More interesting however than this difference in assessment of the elements of the case file, is the underlying difference of opinion on the type of review. Mahoney states that
the approach taken by the majority in evaluating the procedural treatment of the applicant’s case by the national courts, notably the latter’s assessment of the evidence, amounts to making this, international, Court act as a fourth-instance national court – to be precise, as a supplementary cassation-appeal court overruling a lower court’s decision on perceived procedural shortcomings
Clearly, the procedural review in AK v Latvia differs from that in Koch v Germany, where the domestic courts refused to examine the merits of the applicant’s claim (a complaint about the refusal of euthanasia for his wife). This was a clear case where the domestic courts had not played their role as protectors of Convention rights in the subsidiarity arrangement. In AK v Latvia however, the applicant’s right had been the focus of the domestic procedure, and several of the procedural shortcomings listed (in particular the issue of the medical records) had already been considered at the domestic level. The link between the particular procedural shortcomings and a failure to adequately consider whether the applicant’s right was violated, is not self-evident, nor is it explicitly made by the Court.
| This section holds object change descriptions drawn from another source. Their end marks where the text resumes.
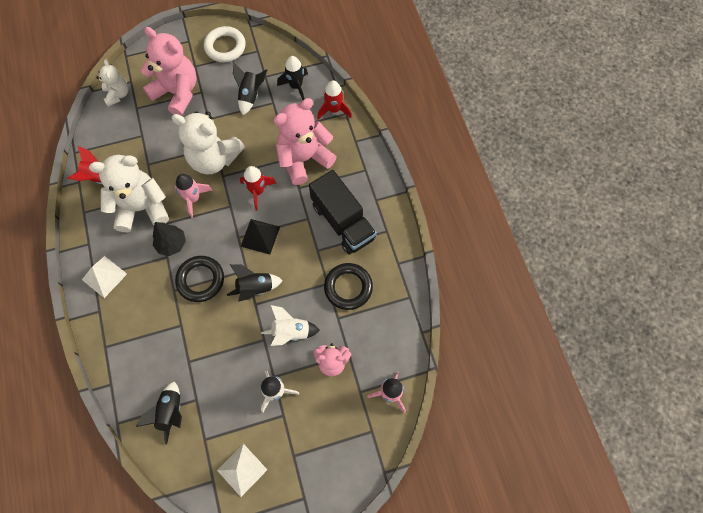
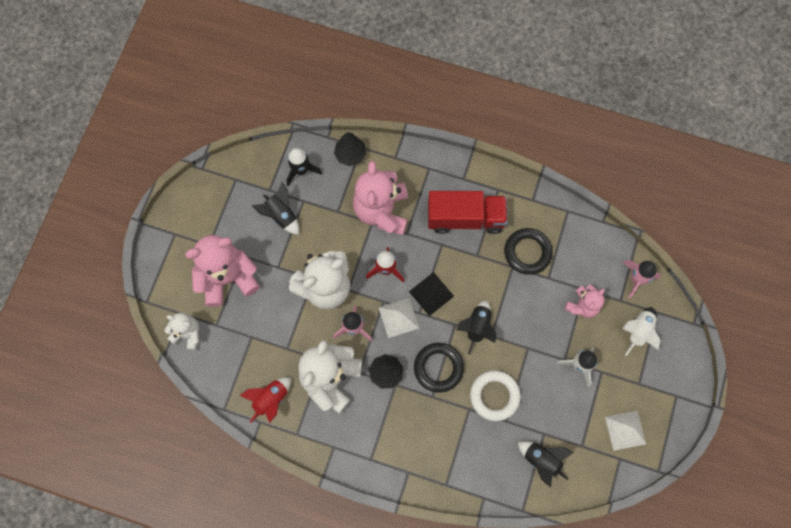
camera: 55 degrees left, 5 degrees up
(104, 276) = (377, 449): white pyramid -> white pyramid (398, 317)
(225, 47) = (208, 205): white ring -> white ring (494, 396)
(291, 332) = (536, 322): white rocket -> white rocket (638, 331)
(334, 110) = (350, 154): red rocket -> black tree
(343, 222) = (465, 218): black truck -> red truck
Procedural review under substantive provisions is on the rise in the European Court of Human Rights, and article 8 is without doubt the champion in this field. Yet in most such cases, the procedural shortcomings highlighted by the Court are of a less technical character, addressing instead broader issues of principle, such as the participation of the applicant in the domestic proceedings, the proper assessment of relevant information and expertise, or the taking into account of relevant specificities (such as minority status). Moreover, in those cases the Court has not stopped its analysis at the finding of procedural shortcomings and hence did not base a finding of a violation solely on those procedural shortcomings.
In my opinion, Mahoney has a point in that the procedural deficiencies in this case are not manifestly of the type that merits the qualification ‘arbitrary’. They are however sufficiently serious to reduce the state’s margin of appreciation. Instead of basing its finding of a violation on the procedural deficiencies as such, the Court would have been more convincing if it had taken these as a basis to justify a thorough substantive scrutiny of the question whether the applicant’s right of access to medical information had been violated. I submit that in such a scenario, the message of subsidiarity would still get across, i.e. that if they want to avoid the finding of a violation in Strasbourg, domestic authorities should take care that allegations of violations of Convention rights are adequately assessed at the domestic level.
See Eva Brems, “Procedural protection: an examination of procedural safeguards read into substantive Convention rights”, in Eva Brems en Janneke Gerards (eds.), Shaping Rights in the ECHR;The Role of the European Court of Human Rights in Determining the Scope of Human Rights, Cambridge University Press, 2013, 137-161; also Eva Brems and Laurens Lavrysen, “Procedural Justice in Human Rights Adjudication: the European Court of Human Rights”, Human Rights Quarterly, 2013, 176-200.